# Excel



## planlosShorty (13. November 2002)

Ich habe 5 Felder und möchte aus diesen einen mittelwert bilden, es steht automatisch eine 0 drin, weil sie aus einer anderen tabelle copiert wird. wie bekomme ich es hin, das der die summe aus den 5 feldern zusammen zählt und dann durch die felder teilt, die größer als 0 sind? 

Viel spaß beim Grübeln.


----------



## Dario Linsky (13. November 2002)

wie meinst du das genau? du kannst auch auf den inhalt von anderen tabellen zugreifen. und für das andere gibt es die wenn()-funktion...


----------



## planlosShorty (13. November 2002)

ich habe z.B. 3 felder wo eine 0 drin steht. die sollen dann nicht mit in den Mittelwert mit einbezogen werden.
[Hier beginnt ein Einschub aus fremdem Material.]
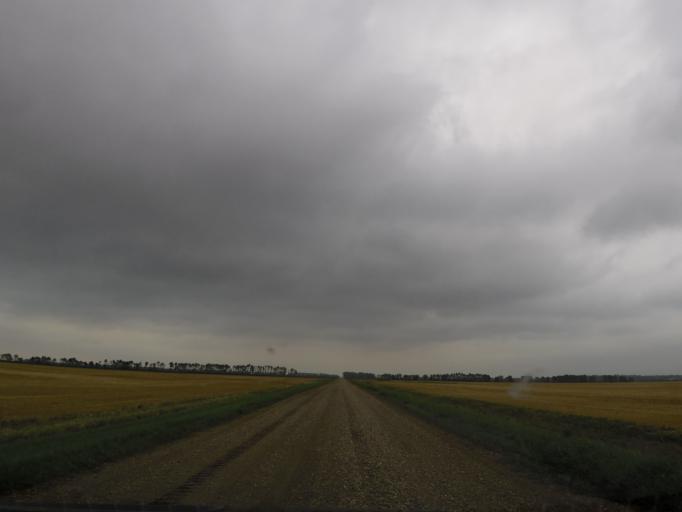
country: US
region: North Dakota
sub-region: Walsh County
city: Grafton
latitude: 48.4866
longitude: -97.1688
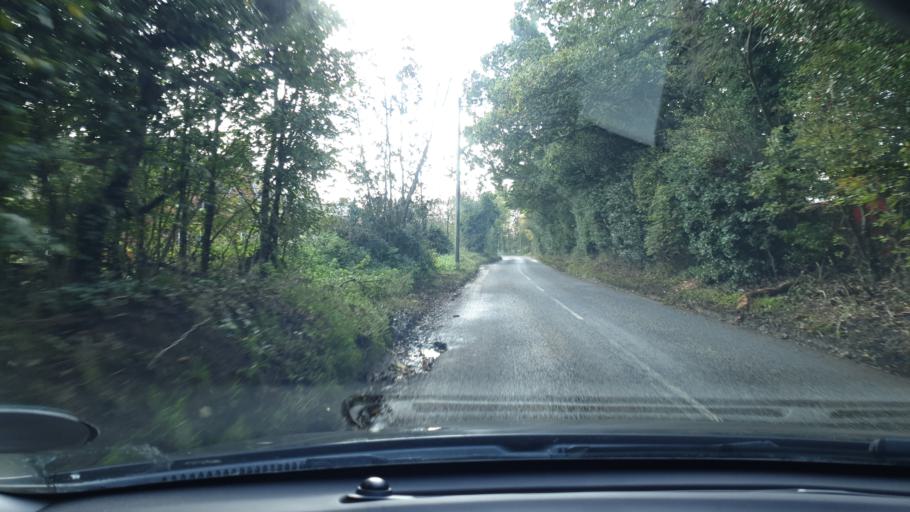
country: GB
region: England
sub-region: Essex
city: Manningtree
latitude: 51.9355
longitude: 1.0453
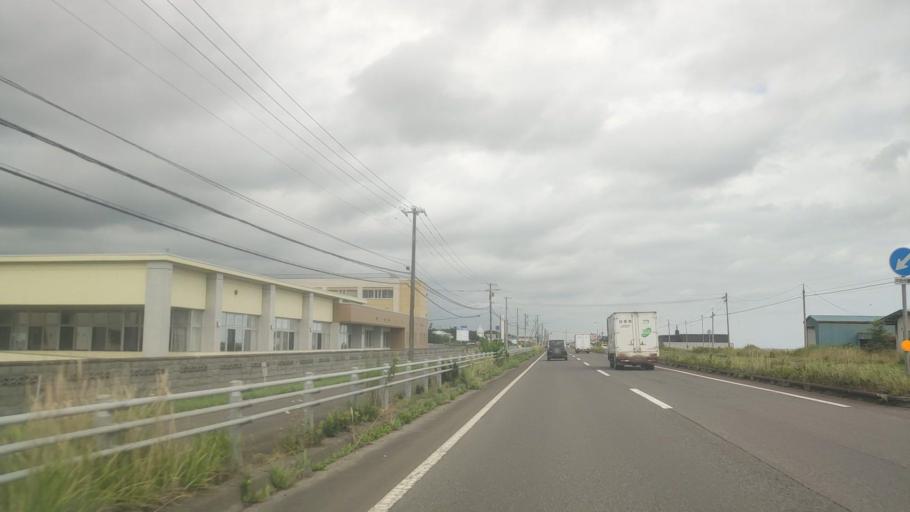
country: JP
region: Hokkaido
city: Shiraoi
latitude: 42.4705
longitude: 141.2304
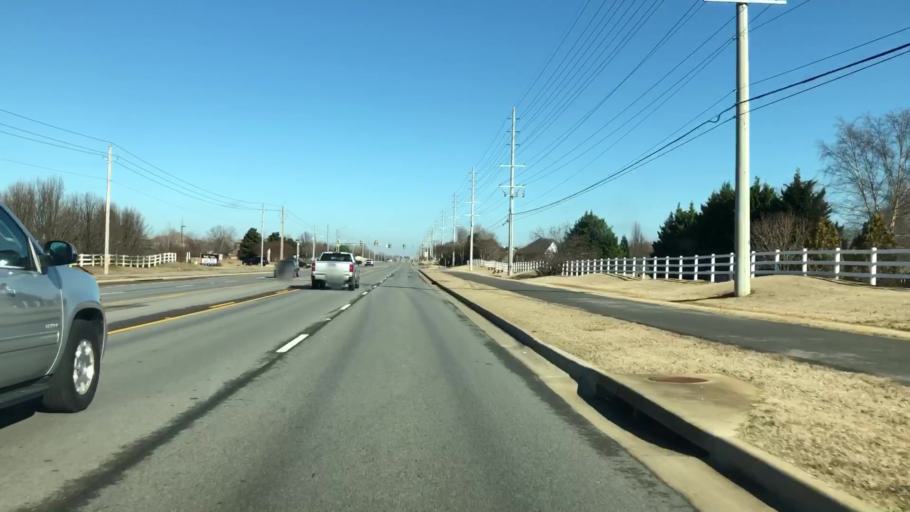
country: US
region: Alabama
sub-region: Madison County
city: Madison
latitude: 34.7062
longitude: -86.7865
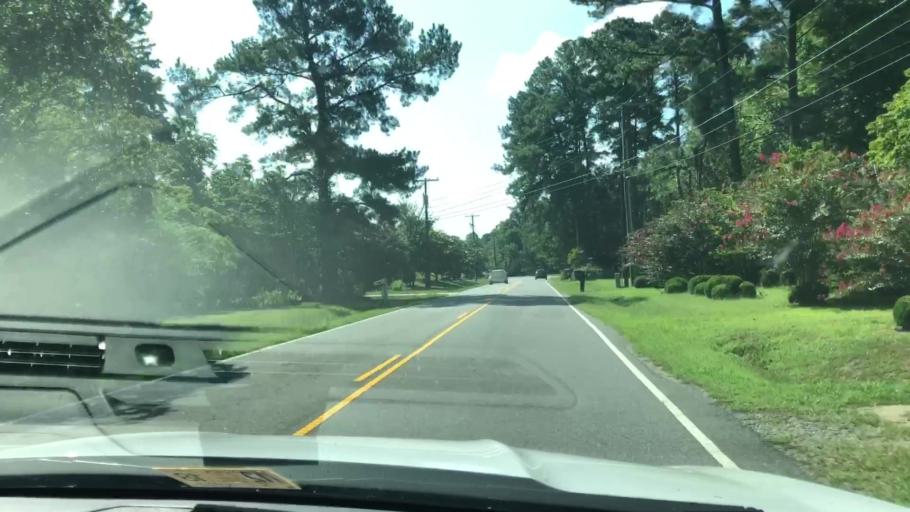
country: US
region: Virginia
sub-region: City of Poquoson
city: Poquoson
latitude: 37.1186
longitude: -76.4089
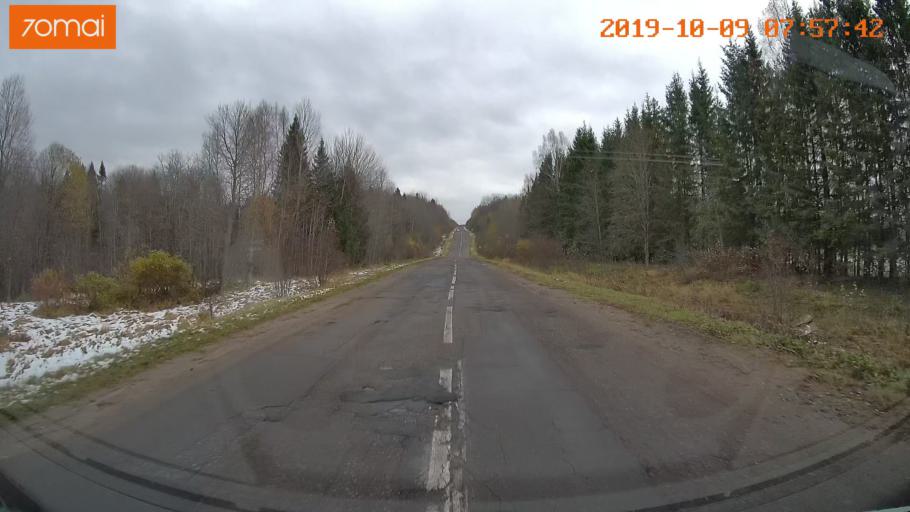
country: RU
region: Jaroslavl
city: Kukoboy
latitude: 58.6970
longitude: 39.9545
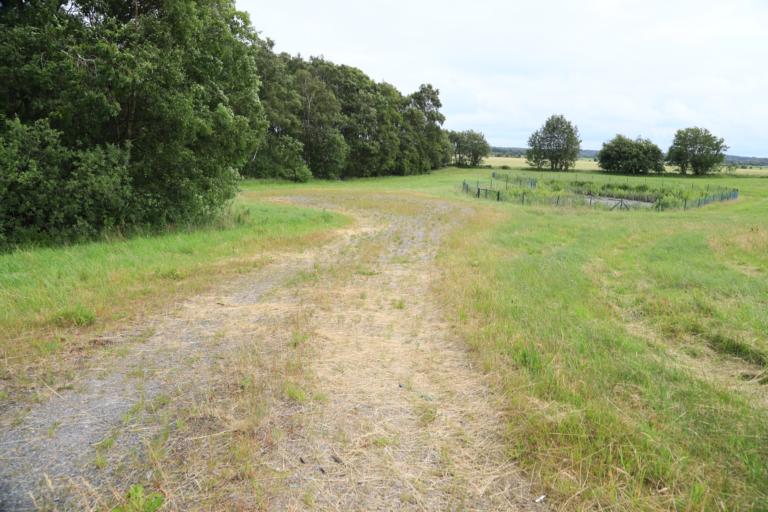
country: SE
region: Halland
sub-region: Varbergs Kommun
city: Traslovslage
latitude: 57.1008
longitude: 12.2983
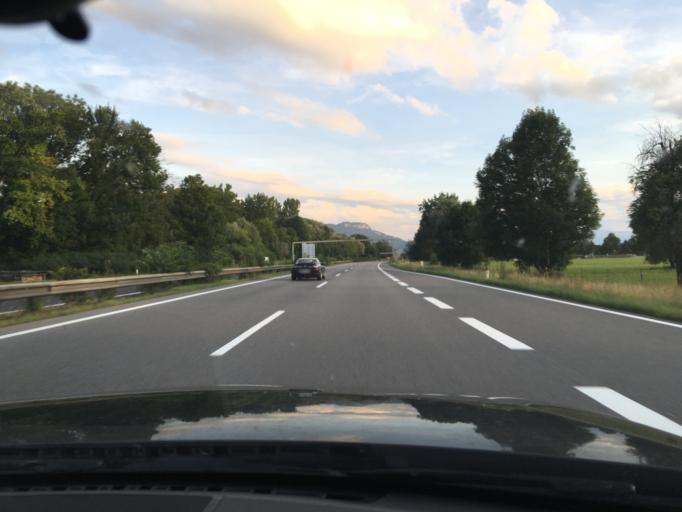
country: AT
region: Vorarlberg
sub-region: Politischer Bezirk Dornbirn
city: Dornbirn
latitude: 47.4331
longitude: 9.7207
Es sollen dann nur die anderen beiden felder ausgewertet werden. kann man nicht irgendwie die felder zählen die einen wert beinhalten der größer als 0 ist?


----------



## Thomas Lindner (13. November 2002)

..ehm, wieso versteh' ich jetzt die Frage nicht?



> die summe aus den 5 feldern zusammen zählt und dann durch die felder teilt, die größer als 0 sind



Kannst Du das mal an einem Beispiel oder mit einer Exceldatei demonstrieren?


----------



## planlosShorty (13. November 2002)

argh... meine webspace sind alle tot und mein FTP geht irgendwie nicht. Also ich habe z.b. arbeitsproben alle die noch nicht ausgeführt worden sind, dort steht dann noch 0. a1= 0 b1= 0 c1=50 d1=50 e1= 50 wenn man daraus den mittelwert nimmt bekommt aber 30 raus und nicht 50 . wie bekomme ich es nun hin das er die ersten beiden felder erst dann auswertet wenn sie größer als 0 sind.

So nun kapiert?

ftp://excel:excel@planlos-shorty.dyndns.org/FTP/mittelwert.xls


----------



## Thomas Lindner (13. November 2002)

Nicht perfekt die Lösung, aber funktionieren müsste es:


( Endung von "zip" in "xls" ändern )


----------



## planlosShorty (13. November 2002)

Ja so würde es gehen. das hatte ich auch schon als lösung. Nur sind alle anderen Felder gesperrt und ich habe nur die 6. Felder zur verfügung. Und damit muß ich auskommen. da liegt das problem!


----------



## planlosShorty (13. November 2002)

das wäre zu einfach. es muß auch so gehen. man muß doch irgendwie felder zählen können!


----------



## Thomas Lindner (13. November 2002)

Und wieso beziehst Du Dich dann nicht in einem weiteren Tabellenblatt oder sogar in einer neuen Tabelle auf die 6 Zellen?


Siehe Dateianhang!

N.S.: Du könntest auch über Abfragen (VB) oder ähnliches, z.B. riesige "Wenn,dann,sonst" mit den 6 Feldern auskommen.

Aber das "programmiere" ich Dir jetzt beim besten Willen nicht!
Den Ansatz habe ich Dir "gezeigt" - mach was draus!


----------



## planlosShorty (13. November 2002)

habe es gerade im internet gefunden... Trotzdem danke... =zählenwenn(a1:d1;"0")

so nun sollte es kein prob mehr sein.


----------



## Thomas Lindner (13. November 2002)

...na gut Problem selber gelöst - so mag ich das!


----------



## planlosShorty (13. November 2002)

Hier nochmal die Lösung für alle die das Problem auch haben:

=SUMME(B2:B7)/(ANZAHL(B2:B7)-ZÄHLENWENN(B2:B7;"0")) oder sogar noch einfacher

=SUMME(B5:G5)/ZÄHLENWENN(B5:G5;">0")


----------



## Thomas Lindner (13. November 2002)

...fein - danke!


----------



## tuxracer (20. Juni 2003)

Falls ich das richtig verstehe, hast du das problem, dass dir excel mit der funktion mittelwert alle 0 werte mit in die berechnung aufnimmt.

wenn Du einen Umweg über ne zwischenspalte machst, dann geht das


----------